Maite Orsini apareció en el juicio de Nicolás Zepeda en Lyon: 'Tuvimos algunos roces'

Por Margarita Hencke  |  Publicado el Miércoles 25 de marzo de 2026  |  El Vigilante  ·  3 min de lectura
Maite Orsini apareció en el juicio de Nicolás Zepeda en Lyon: 'Tuvimos algunos roces'

Nadie la esperaba en la sala del tribunal de Lyon. Maite Orsini, exdiputada del Frente Amplio que hoy se encuentra radicada en Francia perfeccionando sus estudios en justicia penal y seguridad pública, apareció este miércoles como oyente en el tercer juicio de Nicolás Zepeda, el chileno acusado de asesinar a su exnovia japonesa Narumi Kurosaki en 2016.

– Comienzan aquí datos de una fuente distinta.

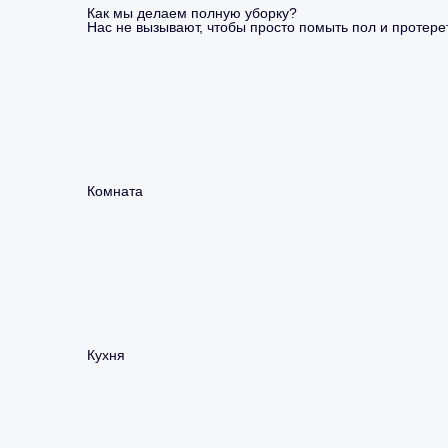
Как мы делаем полную уборку?
Нас не вызывают, чтобы просто помыть пол и протерет
Комната
Кухня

La sorpresa no tardó en convertirse en revelación: Orsini conocía al acusado.

“Vivíamos en el mismo edificio en el barrio El Golf”, contó la exlegisladora a los medios presentes en Lyon. Aclaró que no compartían departamento —ella habitaba en el tercer piso, Zepeda en el primero— pero que los vínculos fueron suficientes para formarse una opinión. “Tuvimos algunos roces”, dijo, y describió al acusado como alguien “bastante agresivo en el tono” con sus hermanos menores, quienes solían jugar a la pelota en el estacionamiento del edificio, lo que molestaba a Zepeda.

Orsini explicó que asistió al juicio “por interés personal”, para observar de cerca un sistema judicial distinto al chileno en un caso de alta complejidad, y para reflexionar sobre la violencia de género. Sobre Zepeda en la sala, dijo percibir que se conmovía únicamente cuando hablaban de su propia situación en la cárcel, pero no cuando se mencionaba a Narumi.


El tercer intento de condenar a Zepeda

La aparición de Orsini ocurrió en uno de los momentos más tensos del largo periplo judicial que vive Zepeda en Francia. Este es su tercer proceso: fue condenado dos veces —la última a 28 años de cárcel, en diciembre de 2023— pero el Tribunal Supremo francés anuló esa sentencia en febrero de 2025 por un vicio de forma, al no haberse comunicado adecuadamente ciertas pruebas a la defensa.

Ahora la Fiscalía va por más. Solicita 30 años de prisión, argumentando que Zepeda viajó 10.000 kilómetros desde Chile para preparar un crimen motivado por los celos, después de que Narumi terminara la relación.

Pero lo que más impactó esta semana no fue el número: fue un giro en el relato del propio acusado.


El cambio de versión que nadie esperaba

Por primera vez en diez años, Nicolás Zepeda admitió ante el tribunal que viajó a Besanzón en diciembre de 2016 con la intención de ver a Narumi. En todos los juicios anteriores había sostenido que el viaje obedecía a razones académicas.

Cuando el juez lo confrontó por la inconsistencia, Zepeda respondió que sentía “miedo” y “vergüenza” de reconocer que fue a buscarla después de la ruptura. Para la Fiscalía, esta admisión es central: acredita la premeditación.

Durante el interrogatorio final, Zepeda rompió en llanto en varias ocasiones. Dijo estar “cansado” y sin palabras para transmitir lo que ha vivido. En un momento de exasperación gritó: “¡Nunca lo sabremos, porque no lo hice yo!”

La defensa, por su parte, insistió en pedir la absolución por el beneficio de la duda razonable. Su argumento sigue siendo el mismo desde el principio: el cuerpo de Narumi Kurosaki nunca fue encontrado, y las nuevas pericias de ADN solicitadas en este juicio resultaron infructuosas.


El padre que dice que su hijo pudo escapar

En un testimonio que no pasó desapercibido, Humberto Zepeda, padre del acusado, declaró ante el tribunal que Nicolás rechazó al menos cuatro intentos de fuga a Argentina mientras aún estaba en Chile, antes de que se formalizara su extradición.

“Le ofrecieron escapar, pero nunca aceptó”, dijo el padre, intentando presentar esa decisión como prueba de inocencia. La defensa usa el argumento como señal de que un culpable no habría esperado enfrentar a la justicia.

La acusación, en cambio, lo interpreta de otra manera.


El veredicto, en horas

El juicio entró este miércoles en su fase final. El veredicto se espera para el jueves 26 o viernes 27 de marzo. Zepeda permanece en prisión preventiva desde hace años.

Si es condenado a los 30 años que pide la Fiscalía, habrá pasado buena parte de su vida adulta en cárceles francesas por un crimen del que insiste en ser inocente, y cuya víctima —Narumi Kurosaki— nunca pudo ser encontrada para darle sepultura.


Fuentes: Publimetro, Cooperativa, T13, La Nación, ADN Radio, Infobae, SwissInfo.